Source records -
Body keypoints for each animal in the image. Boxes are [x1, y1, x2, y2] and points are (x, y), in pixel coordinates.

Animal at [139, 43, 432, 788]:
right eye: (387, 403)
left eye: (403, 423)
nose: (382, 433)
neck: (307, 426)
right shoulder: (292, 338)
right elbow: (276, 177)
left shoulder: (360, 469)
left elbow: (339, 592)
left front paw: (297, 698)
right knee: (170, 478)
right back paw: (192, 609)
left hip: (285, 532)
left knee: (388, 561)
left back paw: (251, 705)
==
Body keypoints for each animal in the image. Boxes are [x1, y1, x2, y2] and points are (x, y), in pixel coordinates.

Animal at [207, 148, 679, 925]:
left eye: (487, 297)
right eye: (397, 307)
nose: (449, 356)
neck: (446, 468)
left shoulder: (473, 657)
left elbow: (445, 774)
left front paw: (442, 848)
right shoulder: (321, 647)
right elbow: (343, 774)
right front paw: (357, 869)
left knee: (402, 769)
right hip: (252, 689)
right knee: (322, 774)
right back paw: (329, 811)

DESCRIPTION OF THE TASK -
Working from the records above, write out verbatim only the lines from the line containing "right shoulder: (292, 338)" through the line containing "left back paw: (251, 705)".

ANSWER TO THE EXERCISE -
right shoulder: (292, 338)
right elbow: (276, 177)
left shoulder: (360, 469)
left elbow: (339, 592)
left front paw: (297, 698)
right knee: (170, 478)
right back paw: (192, 609)
left hip: (285, 532)
left knee: (388, 561)
left back paw: (251, 705)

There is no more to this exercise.